Alonge had similar sentiments, stating that “whenever I have a guest come into town, I always take them up the study cascade. Even though they may initially tense up at the prospect of climbing up 14 flights of stairs, by the time they see the cascade they are completely at ease and enjoy the sights and scenes of the city from the VEC.”

Via New York Magazine

Of particular interest was confirmation from interviewees that the term “study cascade,” despite being coined by the architects, is also actively used by students and faculty. An architectural element’s nickname can often reveal more about how it is perceived than any formal investigation, which is why it was equally interesting to discover that “academic neighborhood,” a term put forth by the architects to describe groups of customizable classrooms, was not mentioned by any interviewees.

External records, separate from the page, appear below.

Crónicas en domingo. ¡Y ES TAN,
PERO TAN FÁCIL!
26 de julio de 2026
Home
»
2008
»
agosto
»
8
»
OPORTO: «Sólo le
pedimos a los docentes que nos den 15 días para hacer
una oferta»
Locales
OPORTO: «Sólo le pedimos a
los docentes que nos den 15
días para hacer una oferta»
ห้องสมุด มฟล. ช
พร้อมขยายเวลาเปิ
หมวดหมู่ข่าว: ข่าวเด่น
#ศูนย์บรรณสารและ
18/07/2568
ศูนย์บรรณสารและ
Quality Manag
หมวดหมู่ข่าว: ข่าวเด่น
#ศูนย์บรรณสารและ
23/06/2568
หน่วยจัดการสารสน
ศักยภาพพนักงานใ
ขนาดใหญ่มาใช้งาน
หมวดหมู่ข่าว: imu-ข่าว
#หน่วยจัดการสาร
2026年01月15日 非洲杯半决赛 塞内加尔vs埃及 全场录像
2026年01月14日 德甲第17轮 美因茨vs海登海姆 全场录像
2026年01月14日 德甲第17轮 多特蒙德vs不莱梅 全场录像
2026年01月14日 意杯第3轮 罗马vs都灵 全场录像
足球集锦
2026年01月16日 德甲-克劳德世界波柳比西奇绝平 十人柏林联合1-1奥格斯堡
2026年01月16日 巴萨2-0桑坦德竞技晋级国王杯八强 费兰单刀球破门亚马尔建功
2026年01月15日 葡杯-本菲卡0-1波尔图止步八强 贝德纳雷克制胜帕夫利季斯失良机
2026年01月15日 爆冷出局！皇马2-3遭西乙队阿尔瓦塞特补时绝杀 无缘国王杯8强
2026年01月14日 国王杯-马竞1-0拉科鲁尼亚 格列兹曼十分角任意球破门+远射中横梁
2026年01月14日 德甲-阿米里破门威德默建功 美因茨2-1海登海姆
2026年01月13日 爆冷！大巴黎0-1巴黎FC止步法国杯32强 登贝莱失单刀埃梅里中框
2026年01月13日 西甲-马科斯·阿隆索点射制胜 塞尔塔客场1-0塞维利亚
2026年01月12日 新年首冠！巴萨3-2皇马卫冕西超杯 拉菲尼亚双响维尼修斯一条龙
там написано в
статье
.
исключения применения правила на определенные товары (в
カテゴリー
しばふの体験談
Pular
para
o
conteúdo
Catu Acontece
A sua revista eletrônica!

This is hardly a shortcoming because an architect’s name for an aspect of their design is typically just a tool to help them refine it, though a lack of communicating design intent in this area might be a missed opportunity to reinforce a sense of identity between different areas of study. The fact that an architect will likely spend far more time laying out use-specific spaces from a program list than they will orienting a building on a site or determining vertical circulation seems to suggest an inverse relationship between the intensity of a design decision and how impactful it is on the people who will live with it.

Via Architect’s Newspaper

The Vagelos Center presents a worthy example for understanding how people live with high-profile architecture. By digging in to how the design decisions of a celebrated practice are experienced by the people who use them every day, insight can be gained into how similar strategies might function in other situations. To that end, it’s important that architects value what they learn from the people who use their buildings equally as much, or more, than what they learn from one another.